Code change snippets:
- Opening Delimiter -
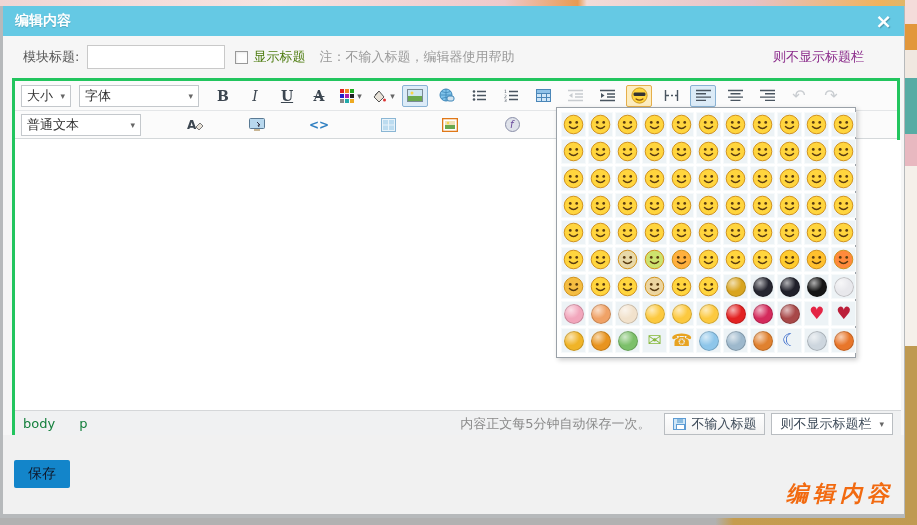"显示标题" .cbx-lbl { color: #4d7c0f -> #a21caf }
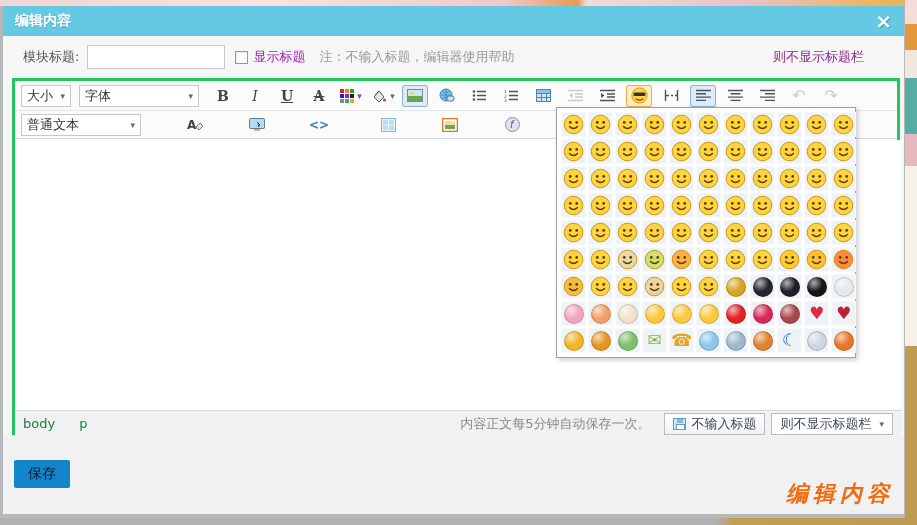"注：不输入标题，编辑器使用帮助" span.note { text: 编辑器使用帮助 -> 则不显示标题栏 }
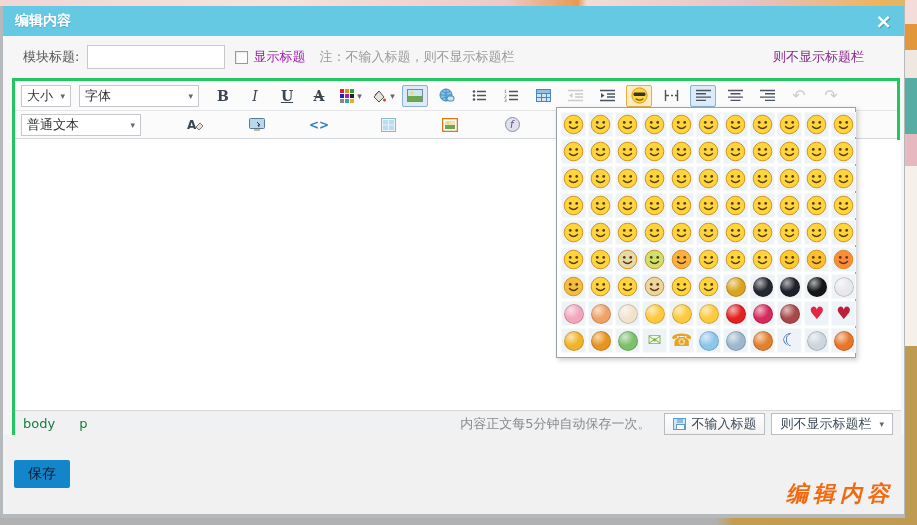"普通文本" .tb2 { gap: 30px -> none }
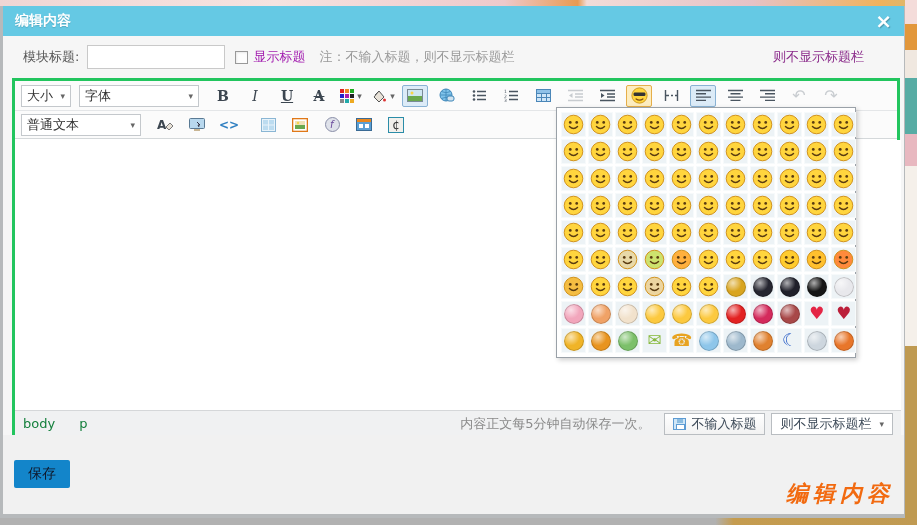"body" .path { color: #15803d -> #a21caf; gap: 24px -> 14px }
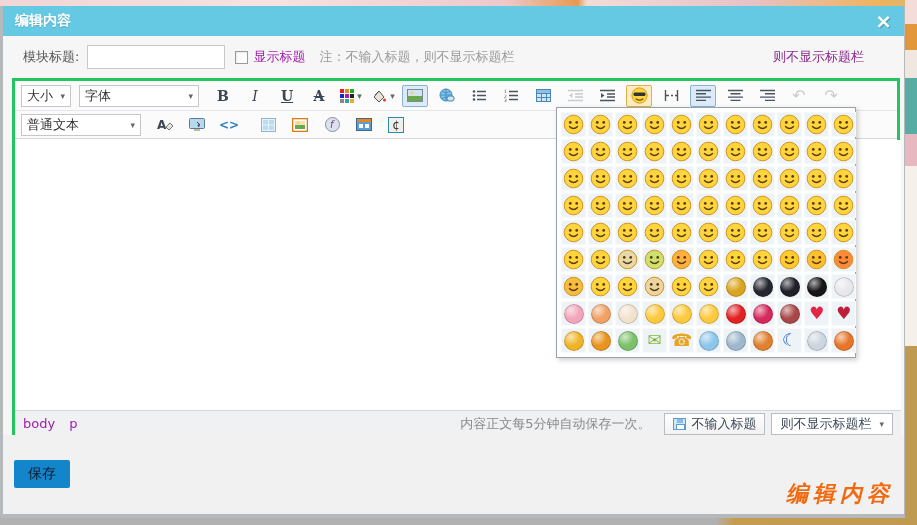"www.6pf.cn" div.wm2 { html: none -> <div>www.6pf.cn</div> }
- Closing Delimiter -
What to do: Above are records with pictures; repeat them exactly, but without the pictures.

Exercise response:
"显示标题" .cbx-lbl { color: #4d7c0f -> #a21caf }
"注：不输入标题，编辑器使用帮助" span.note { text: 编辑器使用帮助 -> 则不显示标题栏 }
"普通文本" .tb2 { gap: 30px -> none }
"body" .path { color: #15803d -> #a21caf; gap: 24px -> 14px }
"www.6pf.cn" div.wm2 { html: none -> <div>www.6pf.cn</div> }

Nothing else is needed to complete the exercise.